WHAT YOU HAVE TO DO:
Please retype the data below line for line and leave out every picture.

RAW DATA:
_____
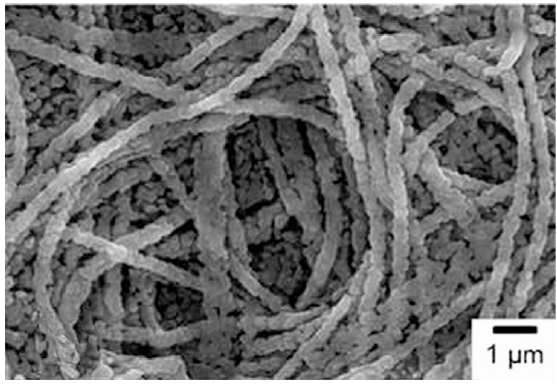
Figure 9. SEM image of MnTiO 3 fibers calcined at 800 °C [83].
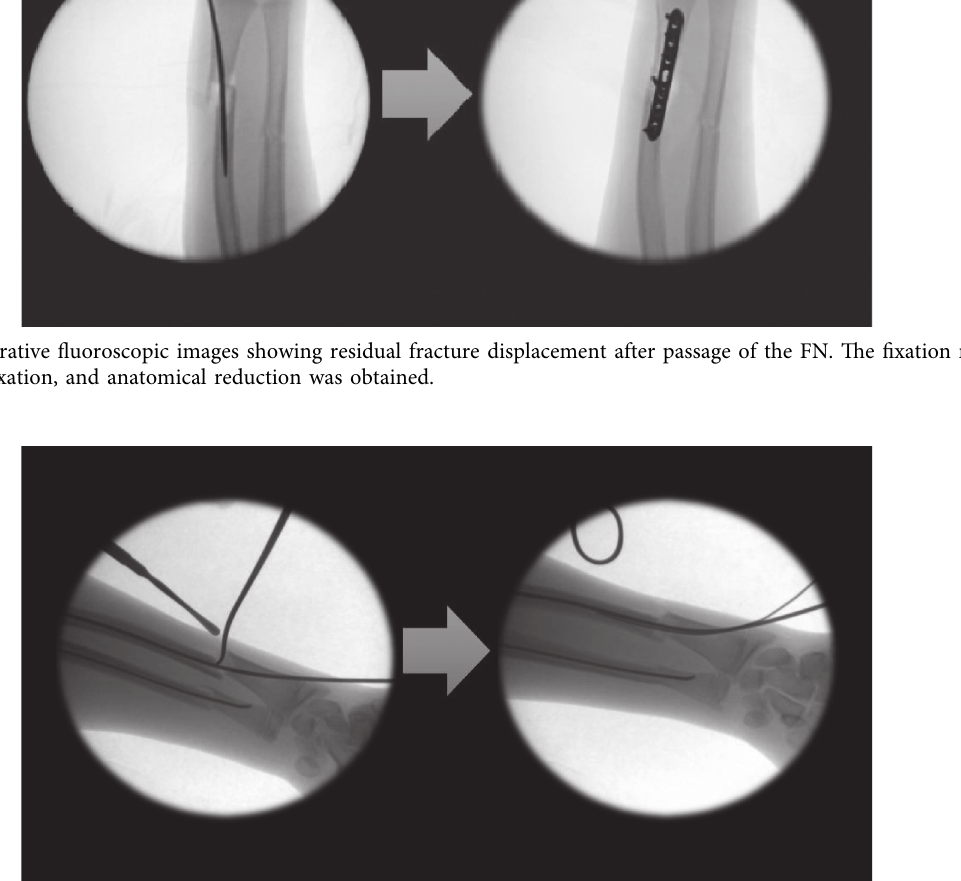
Figure 2: Intraoperative fluoroscopic images showing residual fracture displacement after passage of the FN. Augmentation of fixation was pursued with another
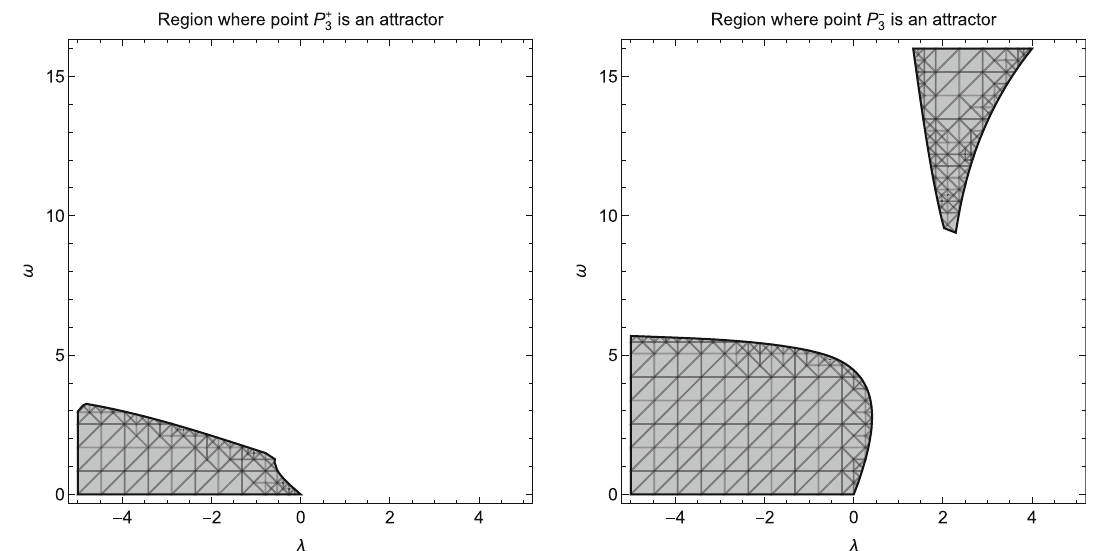
Fig. 1 Region plot in the space (λ,ω) the stationary points P ±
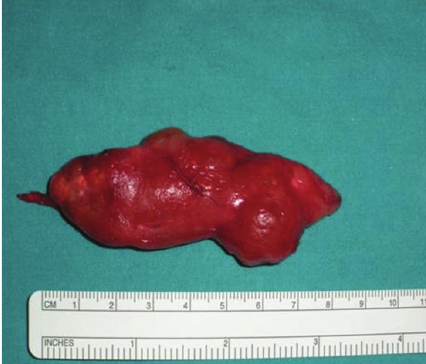
Figure 4: The gross appearance of the dissected cervical mass and the surrounding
_____
COMPLETED EXERCISE:
Figure 9. SEM image of MnTiO 3 fibers calcined at 800 °C [83].
Figure 2: Intraoperative fluoroscopic images showing residual fracture displacement after passage of the FN. Augmentation of fixation was pursued with another
Fig. 1 Region plot in the space (λ,ω) the stationary points P ±
Figure 4: The gross appearance of the dissected cervical mass and the surrounding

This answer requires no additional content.